1. Incubation control deviation from the median may not exceed 0.3 NPX.
2. Amplification control deviation from the median may not exceed 0.3 NPX.
3. Average counts for a sample may not fall below 500 counts. 

Data from samples with a warning should be treated with caution.
 

Run QC 
In addition to specific samples that exceed specifications, the entire block can be considered failed if it meets criteria 1 and 2 below. For practical reasons, this will most likely result in the re-run of a panel. If criteria 3 below is met the panel is failed:

1. The number of samples with QC warning exceeds 16/88 or 1/6. 
2. The MAD for incubation or amplification control across all samples exceeds 0.3.
3. The Plate Control and Negative Control exceeds the criteria specified in section Control strip QC.

Control strip QC
The Plate Controls and negative controls have specific QC criteria. The median of the triplicates may not deviate more than 3 standard deviations from predefined tolerance levels for more than 10% of the assays on average for a panel. For the negative control, only positive deviations are considered. 

LOD is defined as being three standard deviations above the median NPX of negative controls. The median is set using all samples annotated as negative controls per plate. A predefined standard deviation is used (fixSD). Detectability is calculated per assay and plate and is defined by the percentage of samples above the LOD threshold. The overall detectability of the project is generated and reported in the CoA:

The CV is calculated per assay (i) using the assumption of a log-normal distribution. The average CV is then calculated across panels and included in the CoA output. 

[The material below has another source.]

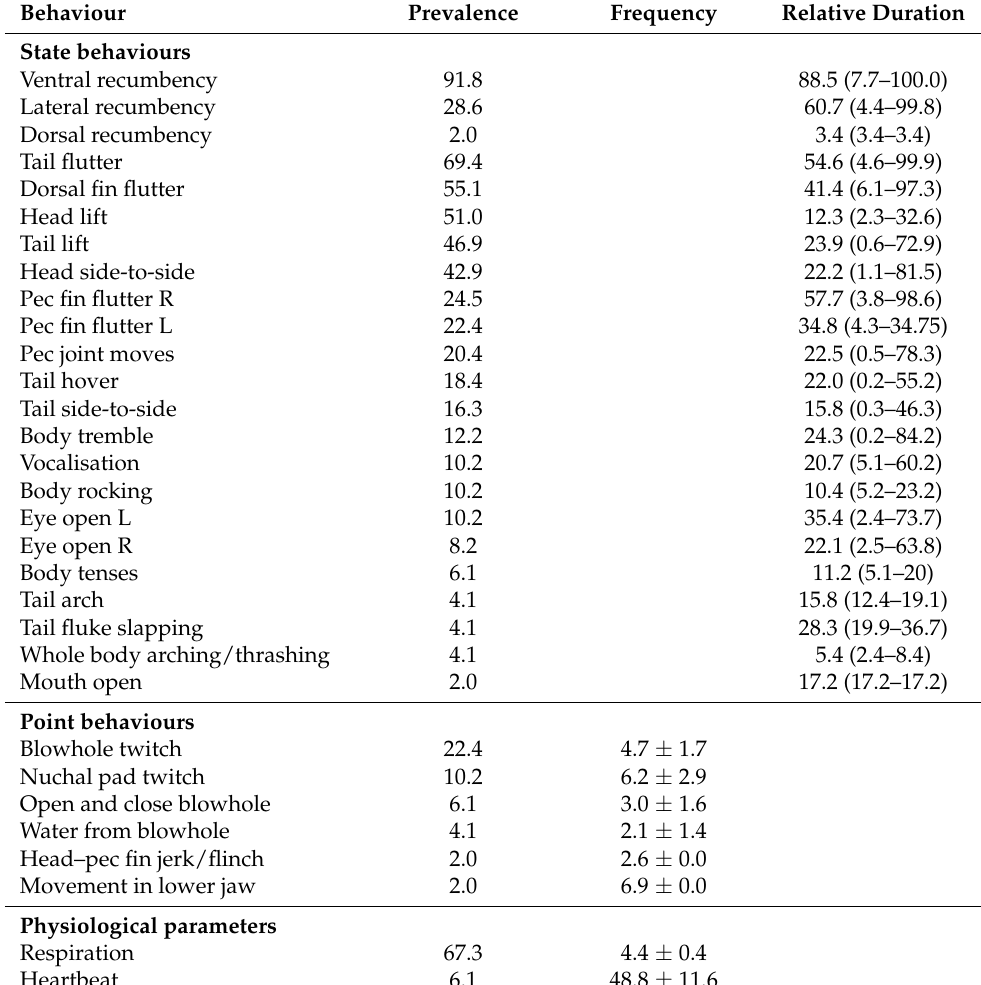
Table 3. Observed prevalence (% of individuals displaying or for which the indicator was feasible), mean frequency (rate/minute), or mean relative duration (% of observation period and range) for only long-finned pilot whales that displayed the behaviour, from a total of 49 individuals across 11 stranding events between August 2010 and March 2022. See Table S2 for descriptions of behaviours. Behaviour Prevalence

Inclusion of Bridging Samples:

The final goal was to perform a joint analysis of datasets D01 and D02, and it was recommended to use common samples in the two batches that could help with batch correction to remove technical variation between the runs. Olink recommends the inclusion of 16-24 of these “bridging samples” across runs and the protein levels measured for these samples can be used as a common reference between batches, used to normalize and alleviate any potential bias. In this experiment, 39 samples from the D01 batch were included as bridging samples with the D02 dataset. These samples were selected using the dplyr R package to find the intersecting samples between D01 and D02 datasets. This list of overlapping samples was used as part of the olink_normalization_bridge_function from the Olink Analyze R package. 

Bridging Data and QC

The bridging procedure involved the calculation of the median of the paired NPX differences per assay between the bridging samples. This is the assay specific adjustment factor which is used to adjust NPX values between all remaining samples in the two datasets. In this process, the D01 dataset was considered the reference dataset and its NPX values remained unaltered. The D02 dataset was adjusted to the reference dataset based on the adjustment factors. 

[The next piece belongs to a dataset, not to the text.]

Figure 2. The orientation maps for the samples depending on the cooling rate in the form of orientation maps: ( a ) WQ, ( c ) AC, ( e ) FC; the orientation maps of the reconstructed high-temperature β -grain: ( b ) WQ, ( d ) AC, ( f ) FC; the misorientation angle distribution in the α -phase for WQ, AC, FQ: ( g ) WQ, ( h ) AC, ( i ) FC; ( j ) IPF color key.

In some cases, the bridging led to the duplication of the same sample x uniprot with two separate NPX values. In addition, there are cases in which there is a duplicate uniprot ID due to the same uniprot ID being in more than one Olink panel or there being two different Olink assays that map to that uniprot ID. In all of these cases, the mean NPX value was calculated and used in the final data product, resulting in one NPX value for every uniprot ID for every sample ID. 

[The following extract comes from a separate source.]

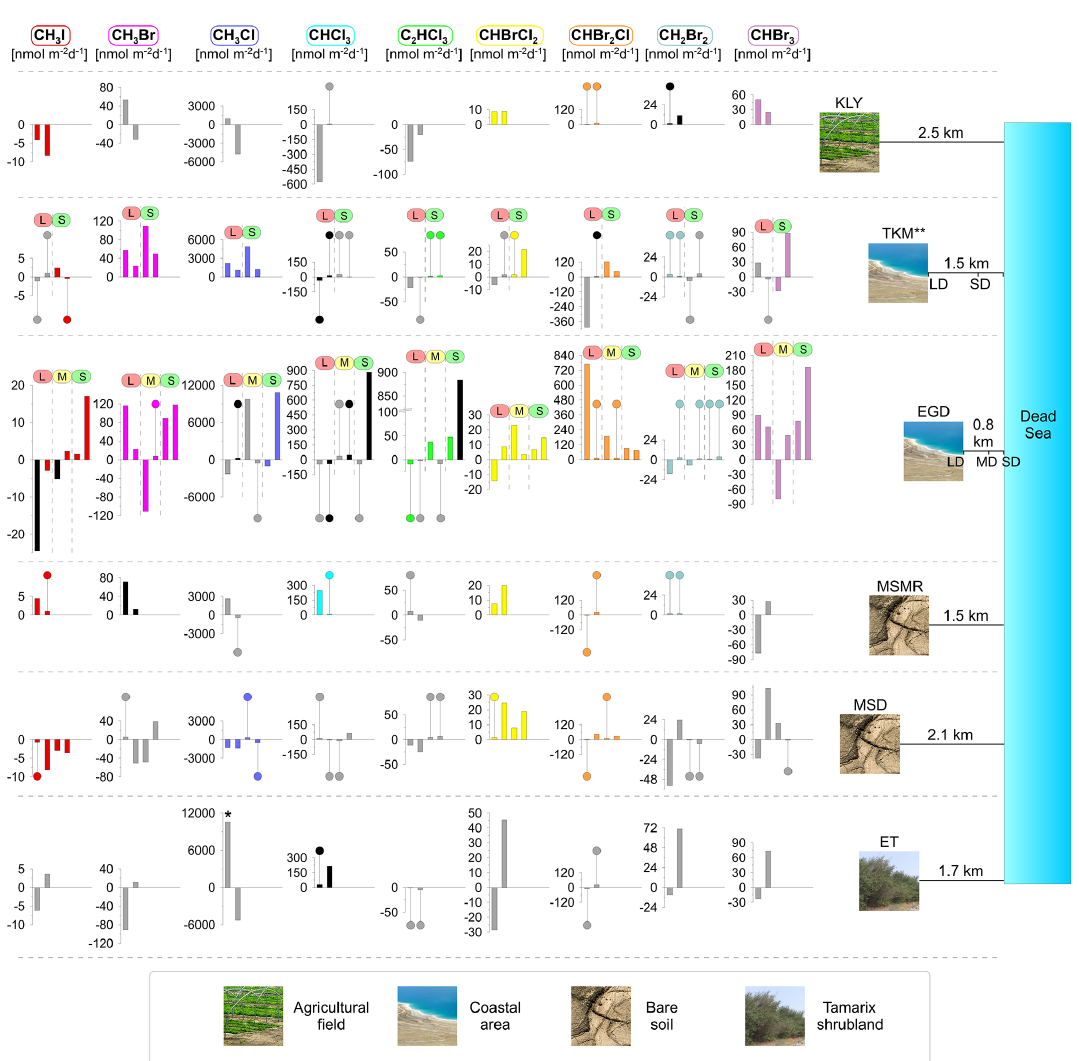
Figure 4. Bar graphs of VHOC fluxes from the different site types, organized by relative orientation to the Dead Sea and with visual indicators of surface cover type. Colored bars represent measured fluxes associated with p values <0.05. Gray and black bars indicate fluxes associated with no clear statistical significance (black for 0.05< p <0.1 and gray for p >0.1). Circles with drop lines are used to mark fluxes with relatively low values. Different colors refer to different VHOCs as indicated at the top of the figure. The different site types are indicated in the legend. S, M and L indicate short, medium and long distance of the measurement site from the seawater for the coastal sites (SD, MD and LD, respectively; see Sect. 2.1.1). See Table 1 for measurement sites and measurement abbreviations. ∗ CH 3 Cl flux calculation excludes one sample in TMRX–ET-1 (see Sect. 2.1.2). ∗∗ Flux calculation excludes one sampling canister in COAST–TKM-LD (see Sect.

The bridging and mean calculations were all conducted using R and were performed separately for cerebrospinal fluid data sets and the plasma data sets. Results of the bridging can be seen below through PCA. Figure 1a shows dataset D01 and D02 prior to bridging. Separation along PC1 shows datasets D01 and D02 as distinct, with 37.91% of the variation due to batch effects. Figure 1b shows that after performing bridging, D01 and D02 no longer show separation along PC1, indicating that bridging was successful and batch effects were removed.